• **The task**:
Change "technician" to "inspector" in the data from its start through the line containing "Observed time: 6:53", and give those lines back with nothing else altered.
>> begin Records to use
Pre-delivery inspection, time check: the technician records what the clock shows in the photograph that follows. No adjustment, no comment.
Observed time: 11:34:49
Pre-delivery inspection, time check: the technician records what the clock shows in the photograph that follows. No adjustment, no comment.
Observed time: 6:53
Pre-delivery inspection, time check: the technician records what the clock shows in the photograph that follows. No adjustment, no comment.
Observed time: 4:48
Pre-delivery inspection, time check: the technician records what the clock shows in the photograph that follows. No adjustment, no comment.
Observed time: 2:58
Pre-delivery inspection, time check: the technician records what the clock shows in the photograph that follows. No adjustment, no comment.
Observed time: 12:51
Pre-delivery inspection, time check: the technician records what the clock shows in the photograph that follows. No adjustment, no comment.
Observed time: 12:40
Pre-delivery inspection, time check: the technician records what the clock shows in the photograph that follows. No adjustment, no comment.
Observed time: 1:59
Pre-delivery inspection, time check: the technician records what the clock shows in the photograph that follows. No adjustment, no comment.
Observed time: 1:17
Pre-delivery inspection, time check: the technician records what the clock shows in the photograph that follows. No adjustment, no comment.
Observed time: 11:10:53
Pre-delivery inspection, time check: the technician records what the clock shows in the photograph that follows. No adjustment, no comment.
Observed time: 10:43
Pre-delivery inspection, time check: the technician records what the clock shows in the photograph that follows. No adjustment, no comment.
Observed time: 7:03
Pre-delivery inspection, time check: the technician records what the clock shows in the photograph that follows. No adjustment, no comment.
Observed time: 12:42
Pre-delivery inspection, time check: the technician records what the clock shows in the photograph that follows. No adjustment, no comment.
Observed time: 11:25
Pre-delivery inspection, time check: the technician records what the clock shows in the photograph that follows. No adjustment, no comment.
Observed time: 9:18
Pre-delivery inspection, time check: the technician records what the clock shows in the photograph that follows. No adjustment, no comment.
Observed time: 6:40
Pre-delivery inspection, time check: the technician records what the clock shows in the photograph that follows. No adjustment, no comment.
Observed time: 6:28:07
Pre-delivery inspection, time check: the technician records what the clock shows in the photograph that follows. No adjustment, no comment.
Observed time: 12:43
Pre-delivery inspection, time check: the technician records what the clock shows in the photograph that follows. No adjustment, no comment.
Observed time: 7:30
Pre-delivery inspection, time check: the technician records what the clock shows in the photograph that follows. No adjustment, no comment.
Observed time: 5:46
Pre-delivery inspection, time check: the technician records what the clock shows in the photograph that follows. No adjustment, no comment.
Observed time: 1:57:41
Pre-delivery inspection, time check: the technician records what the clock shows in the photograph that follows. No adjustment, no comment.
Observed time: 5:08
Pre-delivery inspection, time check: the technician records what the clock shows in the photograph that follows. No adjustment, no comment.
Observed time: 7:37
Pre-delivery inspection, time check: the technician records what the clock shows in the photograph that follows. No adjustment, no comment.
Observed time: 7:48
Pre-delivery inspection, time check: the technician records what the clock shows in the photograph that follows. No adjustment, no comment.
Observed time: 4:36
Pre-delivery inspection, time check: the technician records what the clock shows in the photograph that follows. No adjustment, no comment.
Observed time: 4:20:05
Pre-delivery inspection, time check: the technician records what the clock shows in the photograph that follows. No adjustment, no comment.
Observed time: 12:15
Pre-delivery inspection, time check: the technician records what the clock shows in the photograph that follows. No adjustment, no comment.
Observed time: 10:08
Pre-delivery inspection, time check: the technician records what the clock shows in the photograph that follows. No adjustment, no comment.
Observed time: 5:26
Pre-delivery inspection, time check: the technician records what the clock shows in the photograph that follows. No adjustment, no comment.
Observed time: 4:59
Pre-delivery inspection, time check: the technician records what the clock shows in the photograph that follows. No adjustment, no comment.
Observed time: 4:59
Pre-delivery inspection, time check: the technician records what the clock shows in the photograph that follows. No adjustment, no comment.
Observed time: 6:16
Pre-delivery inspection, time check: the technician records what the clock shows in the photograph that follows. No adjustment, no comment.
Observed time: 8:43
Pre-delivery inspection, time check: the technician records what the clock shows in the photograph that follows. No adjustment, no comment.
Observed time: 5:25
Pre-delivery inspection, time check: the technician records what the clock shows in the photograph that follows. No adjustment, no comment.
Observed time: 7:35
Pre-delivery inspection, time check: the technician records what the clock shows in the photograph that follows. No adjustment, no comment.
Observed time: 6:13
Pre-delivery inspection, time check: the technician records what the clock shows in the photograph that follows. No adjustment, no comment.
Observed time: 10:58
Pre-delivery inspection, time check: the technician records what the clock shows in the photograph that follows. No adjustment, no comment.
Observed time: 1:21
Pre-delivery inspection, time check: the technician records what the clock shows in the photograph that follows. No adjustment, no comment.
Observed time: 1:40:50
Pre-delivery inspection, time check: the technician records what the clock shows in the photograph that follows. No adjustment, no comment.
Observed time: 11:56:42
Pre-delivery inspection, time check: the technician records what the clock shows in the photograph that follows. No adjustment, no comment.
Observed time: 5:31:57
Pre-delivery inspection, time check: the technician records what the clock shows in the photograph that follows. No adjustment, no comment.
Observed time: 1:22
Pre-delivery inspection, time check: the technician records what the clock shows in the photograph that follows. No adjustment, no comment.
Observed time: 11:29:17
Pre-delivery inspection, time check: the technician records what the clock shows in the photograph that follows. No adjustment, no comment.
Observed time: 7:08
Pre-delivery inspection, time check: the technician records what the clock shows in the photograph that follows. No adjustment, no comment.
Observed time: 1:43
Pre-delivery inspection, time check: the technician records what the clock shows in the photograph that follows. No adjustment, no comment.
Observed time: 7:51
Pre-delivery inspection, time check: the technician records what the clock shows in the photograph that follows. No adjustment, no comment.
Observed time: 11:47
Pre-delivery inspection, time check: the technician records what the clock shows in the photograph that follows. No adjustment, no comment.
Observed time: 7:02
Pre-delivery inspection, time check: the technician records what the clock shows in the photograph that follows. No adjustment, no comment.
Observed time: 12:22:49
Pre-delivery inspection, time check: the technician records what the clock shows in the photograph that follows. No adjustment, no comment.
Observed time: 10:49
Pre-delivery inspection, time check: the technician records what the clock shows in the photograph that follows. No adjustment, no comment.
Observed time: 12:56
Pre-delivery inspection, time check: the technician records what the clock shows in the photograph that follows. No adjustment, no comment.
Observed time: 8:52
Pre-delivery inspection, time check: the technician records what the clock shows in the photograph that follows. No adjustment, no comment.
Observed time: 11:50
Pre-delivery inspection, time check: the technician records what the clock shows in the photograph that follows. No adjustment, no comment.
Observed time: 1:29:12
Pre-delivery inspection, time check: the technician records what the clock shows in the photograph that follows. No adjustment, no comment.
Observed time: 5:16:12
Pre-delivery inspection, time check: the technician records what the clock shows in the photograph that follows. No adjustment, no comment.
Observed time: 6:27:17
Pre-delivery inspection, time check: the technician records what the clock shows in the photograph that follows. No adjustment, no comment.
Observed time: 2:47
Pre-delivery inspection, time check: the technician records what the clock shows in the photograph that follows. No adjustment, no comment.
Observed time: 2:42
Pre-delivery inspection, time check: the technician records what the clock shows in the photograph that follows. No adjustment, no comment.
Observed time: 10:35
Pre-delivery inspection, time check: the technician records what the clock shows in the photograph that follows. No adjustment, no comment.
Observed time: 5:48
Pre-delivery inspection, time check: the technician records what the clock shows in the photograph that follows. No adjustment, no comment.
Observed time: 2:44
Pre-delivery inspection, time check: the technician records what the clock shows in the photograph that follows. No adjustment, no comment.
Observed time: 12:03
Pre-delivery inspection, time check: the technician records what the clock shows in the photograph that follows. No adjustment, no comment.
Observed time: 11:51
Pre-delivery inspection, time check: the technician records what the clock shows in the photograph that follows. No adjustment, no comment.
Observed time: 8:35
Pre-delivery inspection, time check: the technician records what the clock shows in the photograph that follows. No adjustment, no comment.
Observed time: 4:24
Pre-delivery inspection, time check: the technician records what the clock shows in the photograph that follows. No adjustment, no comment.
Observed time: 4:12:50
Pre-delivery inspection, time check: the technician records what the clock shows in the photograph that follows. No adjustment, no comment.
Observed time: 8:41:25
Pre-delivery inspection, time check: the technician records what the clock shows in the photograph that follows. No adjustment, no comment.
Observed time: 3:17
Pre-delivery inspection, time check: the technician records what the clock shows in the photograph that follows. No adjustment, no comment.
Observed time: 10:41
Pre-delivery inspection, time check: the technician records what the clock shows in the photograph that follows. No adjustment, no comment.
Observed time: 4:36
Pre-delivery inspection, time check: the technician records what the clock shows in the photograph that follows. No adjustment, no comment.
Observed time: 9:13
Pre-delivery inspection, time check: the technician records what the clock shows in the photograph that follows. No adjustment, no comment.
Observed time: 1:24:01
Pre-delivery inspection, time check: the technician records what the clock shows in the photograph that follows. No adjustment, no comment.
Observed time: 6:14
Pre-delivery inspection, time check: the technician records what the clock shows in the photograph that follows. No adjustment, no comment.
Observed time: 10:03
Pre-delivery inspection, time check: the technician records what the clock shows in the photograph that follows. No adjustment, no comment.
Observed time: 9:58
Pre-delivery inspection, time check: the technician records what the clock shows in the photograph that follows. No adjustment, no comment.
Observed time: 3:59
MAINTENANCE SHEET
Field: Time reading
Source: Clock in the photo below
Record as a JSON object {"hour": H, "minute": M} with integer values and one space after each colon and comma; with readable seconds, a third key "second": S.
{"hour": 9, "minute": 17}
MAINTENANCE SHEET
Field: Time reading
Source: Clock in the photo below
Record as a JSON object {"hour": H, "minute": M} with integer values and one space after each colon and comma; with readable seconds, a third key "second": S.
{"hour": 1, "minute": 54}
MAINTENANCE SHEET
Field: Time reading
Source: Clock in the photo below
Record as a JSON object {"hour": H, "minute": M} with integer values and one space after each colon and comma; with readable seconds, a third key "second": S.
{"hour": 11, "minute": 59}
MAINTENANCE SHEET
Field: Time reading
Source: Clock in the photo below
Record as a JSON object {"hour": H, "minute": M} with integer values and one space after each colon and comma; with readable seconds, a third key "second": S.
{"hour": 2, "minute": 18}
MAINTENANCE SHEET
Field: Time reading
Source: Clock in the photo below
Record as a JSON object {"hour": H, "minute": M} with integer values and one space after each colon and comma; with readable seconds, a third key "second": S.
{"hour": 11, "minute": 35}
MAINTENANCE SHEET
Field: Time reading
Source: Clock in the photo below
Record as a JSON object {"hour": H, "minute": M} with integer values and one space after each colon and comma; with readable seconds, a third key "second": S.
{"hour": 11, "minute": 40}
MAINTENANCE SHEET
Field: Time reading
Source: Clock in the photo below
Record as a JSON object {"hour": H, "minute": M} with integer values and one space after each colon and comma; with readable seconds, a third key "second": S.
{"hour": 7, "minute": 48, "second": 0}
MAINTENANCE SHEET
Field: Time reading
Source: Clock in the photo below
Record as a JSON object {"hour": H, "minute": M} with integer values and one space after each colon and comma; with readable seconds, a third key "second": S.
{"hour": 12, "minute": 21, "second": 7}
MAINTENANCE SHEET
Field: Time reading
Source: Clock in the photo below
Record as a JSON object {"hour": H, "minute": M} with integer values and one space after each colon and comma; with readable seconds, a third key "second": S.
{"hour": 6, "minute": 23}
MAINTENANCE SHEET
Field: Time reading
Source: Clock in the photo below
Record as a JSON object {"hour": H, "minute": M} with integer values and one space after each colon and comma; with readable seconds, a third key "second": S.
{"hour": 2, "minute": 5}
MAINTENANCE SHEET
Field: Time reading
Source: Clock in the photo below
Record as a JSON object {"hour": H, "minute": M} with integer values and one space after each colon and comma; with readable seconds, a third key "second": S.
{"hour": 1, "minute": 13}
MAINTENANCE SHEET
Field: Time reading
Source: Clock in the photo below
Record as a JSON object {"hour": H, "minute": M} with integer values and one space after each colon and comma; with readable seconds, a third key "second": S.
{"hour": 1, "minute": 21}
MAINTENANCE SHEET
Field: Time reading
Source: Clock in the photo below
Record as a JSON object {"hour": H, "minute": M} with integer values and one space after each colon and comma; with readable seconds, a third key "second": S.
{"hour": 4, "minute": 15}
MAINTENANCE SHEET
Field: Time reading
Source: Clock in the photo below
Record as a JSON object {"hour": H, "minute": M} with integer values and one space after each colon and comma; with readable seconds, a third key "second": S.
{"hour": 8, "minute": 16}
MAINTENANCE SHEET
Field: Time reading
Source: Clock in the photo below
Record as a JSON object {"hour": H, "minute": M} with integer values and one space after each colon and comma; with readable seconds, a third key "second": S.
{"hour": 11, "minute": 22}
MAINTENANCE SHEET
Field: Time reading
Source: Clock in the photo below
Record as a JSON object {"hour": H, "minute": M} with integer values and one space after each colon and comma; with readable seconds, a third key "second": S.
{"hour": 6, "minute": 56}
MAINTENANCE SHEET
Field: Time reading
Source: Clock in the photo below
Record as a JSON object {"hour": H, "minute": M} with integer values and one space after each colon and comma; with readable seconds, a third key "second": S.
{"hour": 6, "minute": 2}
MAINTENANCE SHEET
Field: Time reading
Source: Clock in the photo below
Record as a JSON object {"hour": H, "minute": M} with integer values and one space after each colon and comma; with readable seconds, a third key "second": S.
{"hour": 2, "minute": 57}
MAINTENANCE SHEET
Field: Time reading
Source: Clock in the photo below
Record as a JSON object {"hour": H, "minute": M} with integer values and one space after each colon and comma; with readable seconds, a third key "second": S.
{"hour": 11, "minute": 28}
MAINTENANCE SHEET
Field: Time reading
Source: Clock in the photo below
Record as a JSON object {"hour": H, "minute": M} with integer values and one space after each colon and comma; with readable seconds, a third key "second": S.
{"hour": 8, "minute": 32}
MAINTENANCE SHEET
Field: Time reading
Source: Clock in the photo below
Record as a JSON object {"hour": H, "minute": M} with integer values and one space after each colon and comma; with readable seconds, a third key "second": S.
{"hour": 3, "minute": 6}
>> end Records to use
• **The completed task**:
Pre-delivery inspection, time check: the inspector records what the clock shows in the photograph that follows. No adjustment, no comment.
Observed time: 11:34:49
Pre-delivery inspection, time check: the inspector records what the clock shows in the photograph that follows. No adjustment, no comment.
Observed time: 6:53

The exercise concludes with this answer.